- Born: Rekha Lakshmi Shankar April 3, 1990 (age 36)
- Education: New York University
- Occupations: Actress; comedian; writer;
- Years active: 2014–present
- Website: www.rekhashankar.com

= Rekha Shankar =

American actress and comedian

Rekha Lakshmi Shankar (born April 3, 1990) is an American actress, comedian, and writer. She is known for her writing and performing work with Dropout (previously CollegeHumor).

==Career==

Shankar grew up in Philadelphia and graduated from the Tisch School of the Arts of New York University. She initially worked as a video editor before moving into comedy. While in New York, Shankar performed improvisational comedy with the Upright Citizens Brigade Theatre, wrote for the MTV News web series Decoded and the satirical website Reductress, and appeared in web videos for ClickHole and Funny or Die. She was in a sketch group, DUMB video, that made YouTube videos. In 2016, she created the web series Hustle, supported by crowdfunding, which portrayed the life of struggling freelancers as a video game.

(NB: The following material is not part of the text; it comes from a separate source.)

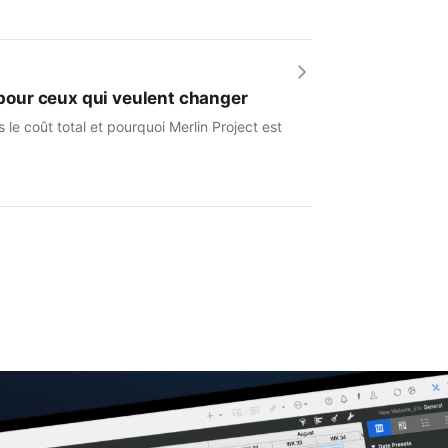
e pour ceux qui veulent changer
le coût total et pourquoi Merlin Project est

Shankar was hired by the comedy company CollegeHumor in 2017. She moved to Los Angeles and became the head writer of its CollegeHumor Originals web series. CollegeHumor rebranded over time into the streaming service Dropout; Shankar has appeared in Dropout series such as the actual play show Dimension 20 and the game show Game Changer. In 2019, she created the Dropout miniseries Gods of Food, a parody of the Netflix food documentary series Chef's Table. She has hosted Dropout shows such as Celebrity Slumber Party in 2018, Erotic Clubhouse in 2020, and starting 2024 she hosts Smartypants, in which performers put on comedy PowerPoint presentations.

Shankar played a small role in Netflix's Between Two Ferns: The Movie, released in 2019, and wrote for the Netflix series Magic for Humans and Astronomy Club: The Sketch Show. She appeared in an episode of the HBO show Hacks in 2021. She later wrote for shows such as NBC's Grand Crew and Comedy Central's Digman!

Shankar voiced a DOT robot in Star Trek: Starfleet Academy (2026).